Scientists could be on the brink of a scientific breakthrough about how life originates after drilling deeper into the Earth than ever before.
The record-breaking study unearthed a long section of rocks from the Earth's mantle - the layer of solid rock between the planet's inner core and outer crust.
They drilled the over 4,000-foot-long rock core from a spot in the Atlantic Ocean called the 'Lost City Hydrothermal Field,' or more commonly, the 'Lost City.'
Their findings, presented in the journal Science, offer a closer look at the chemical reactions that allowed life to emerge in the depths of the ocean.
Scientists have extracted a huge sample of the Earth's mantle after drilling the deeper into the planet than ever before.
With further analysis, the rocks will help answer questions about the origins of life on Earth, and how the mantle drives volcanic activity and important global cycles, according to the researchers.

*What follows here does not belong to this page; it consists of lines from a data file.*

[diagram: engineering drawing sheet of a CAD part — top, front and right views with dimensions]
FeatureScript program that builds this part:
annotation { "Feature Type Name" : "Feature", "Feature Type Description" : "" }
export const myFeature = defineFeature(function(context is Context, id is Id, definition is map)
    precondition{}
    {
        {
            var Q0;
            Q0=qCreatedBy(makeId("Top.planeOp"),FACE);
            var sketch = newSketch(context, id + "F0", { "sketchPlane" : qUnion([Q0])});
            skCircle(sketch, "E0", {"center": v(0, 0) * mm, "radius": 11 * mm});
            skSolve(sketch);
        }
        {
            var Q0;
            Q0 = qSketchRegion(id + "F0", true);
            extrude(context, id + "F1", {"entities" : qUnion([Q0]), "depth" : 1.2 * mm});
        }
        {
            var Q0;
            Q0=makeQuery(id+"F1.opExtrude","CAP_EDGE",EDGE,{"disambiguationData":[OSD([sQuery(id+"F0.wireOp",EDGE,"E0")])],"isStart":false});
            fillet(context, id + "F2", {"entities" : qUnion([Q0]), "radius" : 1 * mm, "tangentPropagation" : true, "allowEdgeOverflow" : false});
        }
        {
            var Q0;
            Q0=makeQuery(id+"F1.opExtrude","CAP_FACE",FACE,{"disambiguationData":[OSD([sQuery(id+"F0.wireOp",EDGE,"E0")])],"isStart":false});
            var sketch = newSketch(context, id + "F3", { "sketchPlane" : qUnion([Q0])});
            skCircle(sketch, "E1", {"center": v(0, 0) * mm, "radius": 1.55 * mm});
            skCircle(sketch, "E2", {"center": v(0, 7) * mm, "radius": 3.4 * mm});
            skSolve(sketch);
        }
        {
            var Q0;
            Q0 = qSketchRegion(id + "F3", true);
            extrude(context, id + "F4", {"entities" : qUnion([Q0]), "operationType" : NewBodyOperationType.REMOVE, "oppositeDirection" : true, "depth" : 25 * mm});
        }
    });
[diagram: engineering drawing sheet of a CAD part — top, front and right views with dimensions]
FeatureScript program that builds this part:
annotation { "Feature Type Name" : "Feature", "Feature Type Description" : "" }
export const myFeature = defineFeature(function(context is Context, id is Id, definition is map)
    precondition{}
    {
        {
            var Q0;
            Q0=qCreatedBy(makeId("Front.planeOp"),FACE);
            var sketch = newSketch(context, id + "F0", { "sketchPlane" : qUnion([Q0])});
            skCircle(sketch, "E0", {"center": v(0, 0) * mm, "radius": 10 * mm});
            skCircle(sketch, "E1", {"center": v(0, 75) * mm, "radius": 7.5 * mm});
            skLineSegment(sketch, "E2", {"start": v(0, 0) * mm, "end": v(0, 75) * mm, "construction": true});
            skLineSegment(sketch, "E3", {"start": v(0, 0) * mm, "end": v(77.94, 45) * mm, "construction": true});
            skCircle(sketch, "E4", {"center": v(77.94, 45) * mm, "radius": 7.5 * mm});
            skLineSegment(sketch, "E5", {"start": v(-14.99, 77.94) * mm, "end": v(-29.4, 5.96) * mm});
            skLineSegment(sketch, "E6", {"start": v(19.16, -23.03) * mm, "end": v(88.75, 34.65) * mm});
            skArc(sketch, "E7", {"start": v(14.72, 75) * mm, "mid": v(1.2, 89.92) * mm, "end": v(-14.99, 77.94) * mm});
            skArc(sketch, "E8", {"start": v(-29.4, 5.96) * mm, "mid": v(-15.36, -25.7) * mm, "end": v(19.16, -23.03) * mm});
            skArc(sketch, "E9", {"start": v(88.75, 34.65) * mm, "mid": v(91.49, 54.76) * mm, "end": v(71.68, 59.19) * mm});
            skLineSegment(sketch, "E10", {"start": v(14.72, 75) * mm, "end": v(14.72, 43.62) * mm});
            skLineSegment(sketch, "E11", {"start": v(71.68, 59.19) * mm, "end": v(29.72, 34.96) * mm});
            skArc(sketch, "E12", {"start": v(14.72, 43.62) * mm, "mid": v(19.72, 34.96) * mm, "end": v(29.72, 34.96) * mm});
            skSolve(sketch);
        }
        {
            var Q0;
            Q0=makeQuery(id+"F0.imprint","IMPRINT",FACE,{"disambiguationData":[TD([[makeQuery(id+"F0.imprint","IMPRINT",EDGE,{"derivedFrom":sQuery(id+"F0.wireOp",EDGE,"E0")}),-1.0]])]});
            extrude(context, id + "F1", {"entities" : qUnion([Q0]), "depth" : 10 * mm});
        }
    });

Led by researchers from the Universities of Cardiff and Leeds, the scientists traveled to the Lost City - a point about 1,500 miles east of South Florida - and extracted a mantle rock core from a nearby site.
The Lost City lies along the Mid-Atlantic Ridge, which is one of the world's largest undersea mountain ranges at a length of 6,200 miles.
Despite what the name suggests, the Lost City isn't the site of a sunken Atlantis. It's actually a 'bizarre' hydrothermal vent system where seawater circulates beneath the seafloor.
The researchers drilled their core near the 'Lost City,' a system of hydrothermal vents that lies along the Mid-Atlantic Ridge.
It caught the attention of scientists because it produces vents up to 18 stories tall - the tallest ever seen - and the fluids forming these vents are heated by seawater reacting with million-year-old mantle rocks.
That may not sound as exciting as a mysterious civilization lost to the ocean, but these vents are massively important as they could hold secrets about how life emerged on our planet billions of years ago, experts say.
'The reaction between seawater and mantle rocks on or near the seafloor releases hydrogen, which in turn forms compounds such as methane, which underpin microbial life,' said study lead author Johan Lissenberg, a geologist at Cardiff University.
'This is one of the hypotheses for the origin of life on Earth.'
Lead researcher Johan Lissenberg from Cardiff University and two colleagues analyze the mantle rock sample. Their early findings have already been surprising.
The researchers drilled into mantle rock 2,800 feet below the ocean surface using equipment aboard the research vessel JOIDES Resolution.
They recovered large sections of continuous mantle rocks, which should be sample representative of the mantle rock beneath the Lost City vents, the researchers said.
'The recovery is record-breaking in that previous attempts of drilling mantle rocks have been difficult, with penetration no deeper than 200 meters (656 feet) and with relatively low recovery of rocks,' Lissenberg said.
He and his colleagues documented how a mineral called olivine in the core sample had reacted with seawater at various temperatures.
Studying this reaction and others between seawater and mantle rock minerals could help scientists understand how microbial life first formed in the depths of the ocean, Lissenberg explained.
The researchers also made some surprising early discoveries about the core sample's composition - finding a more extensive period of melting (molten rick) than expected.